Dans cette préface j'ai dit: HENRIETTE MARÉCHAL est une pièce «ressemblant à toutes les pièces du monde» et les ennemis de la pièce ont fait dire à cet aveu plus qu'il ne disait, déclarant que l’œuvre n'avait pas la plus petite qualité personnelle. Voici seulement ce que j'ai voulu faire entendre, c'est que mon frère et moi, débutant au théâtre, et désireux d'être joués, nous avions essayé de faire une pièce jouable, une pièce cherchée parmi les combinaisons théâtrales ordinaires, trouvant déjà assez brave d'avoir risqué l'acte du bal masqué, un acte qui avait le mérite de la nouveauté, et d'un esprit original, avant que cet esprit fût devenu l'esprit de tout le monde, avant qu'il eût servi, tout un hiver, aux engueulements des bals de l'Opéra de la rue Le Peletier.
Maintenant, venons aux critiques de détails. On me reproche de grosses ficelles; grosses ou petites, est-ce qu'il n'y en a pas chez tous les auteurs, les auteurs les plus habiles, dans cet art conventionnel, où je ne connais pas un dénouement de pièce qui ne soit amené par la surprise d'une conversation derrière un rideau, ou par l'interception d'une lettre, ou par un truc forcé de cette qualité? Et tant qu'à choisir entre les petites et les grosses ficelles, ma foi, je préfère les grosses, les toutes franches: ce sont celles de l'ancien répertoire.
Puis vraiment, n'y aurait-il pas de grosses ficelles dans l'agencement de la vie humaine, de la véritable, de celle que nous vivons? J'avais un cousin qui devint très amoureux d'une jeune fille du monde. Ce cousin avait eu une jeunesse un peu noceuse, était joueur… il fut refusé par les parents de la jeune fille. Mon cousin demeurait le cœur très pris. Il se passait un an, dix-huit mois, au bout desquels il lui arrivait un accident de voiture, dans le voisinage du château de celle qu'il aimait.

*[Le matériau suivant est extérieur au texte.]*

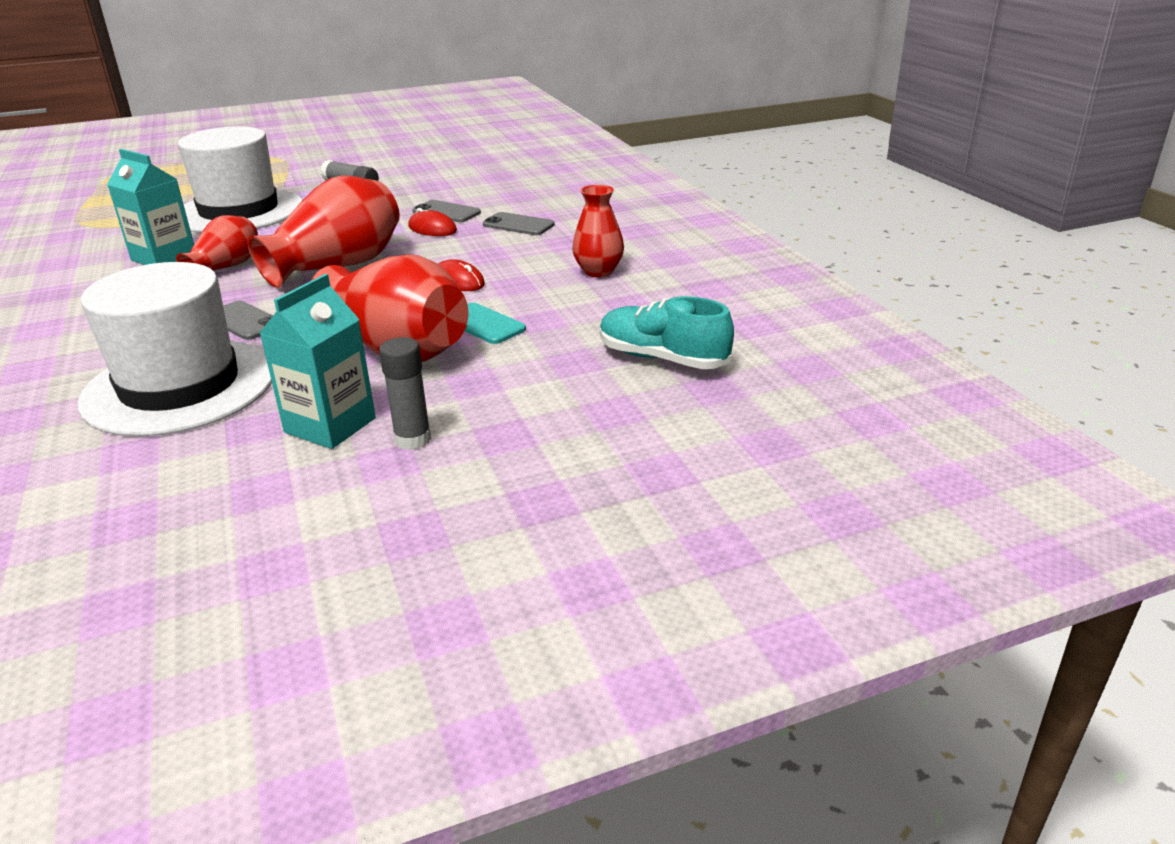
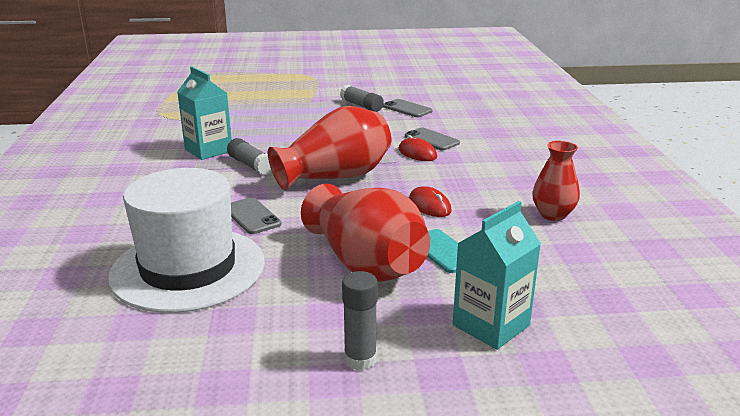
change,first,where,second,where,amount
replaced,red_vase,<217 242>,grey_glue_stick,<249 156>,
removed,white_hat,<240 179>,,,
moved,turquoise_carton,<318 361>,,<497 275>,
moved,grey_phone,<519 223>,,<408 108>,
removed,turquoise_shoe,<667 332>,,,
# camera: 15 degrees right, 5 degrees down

Il y était recueilli, soigné… et devenait le mari de la jeune fille. C'est ce souvenir qui nous a donné, à mon frère et à moi, l'idée du transport de Paul de Bréville, blessé, chez Mme Maréchal.
Ah! vraiment, on me fait un crime de bien des choses, de choses que me donne en spectacle, tous les jours, la vie du monde. Par exemple, on trouve tout à fait invraisemblable ce coup de cœur d'un tout jeune homme pour une femme de trente-quatre à trente-cinq ans. Savez-vous que chez tous les jeunes gens que j'ai connus, le premier amour effectif qui n'a pas été à une fille ou à une femme de chambre, je l'ai vu aller à des femmes de la société presque toujours plus âgées que Mme Maréchal, presque toujours à de sérieuses marraines de Chérubin?
Enfin, en faisant tromper ce bon, cet excellent, cet hospitalier M. Maréchal par le jeune Paul de Bréville, j'aurais introduit sur les planches un adultère plus immérité, plus indigne, plus infâme, plus laid que les adultères jusqu'ici mis en scène par mes confrères en adultère au théâtre… comme si nous ne voyions pas journellement les trois quarts des messieurs Maréchal se montrer de vrais saints Vincent de Paul à l'endroit de l'homme qui les trompe.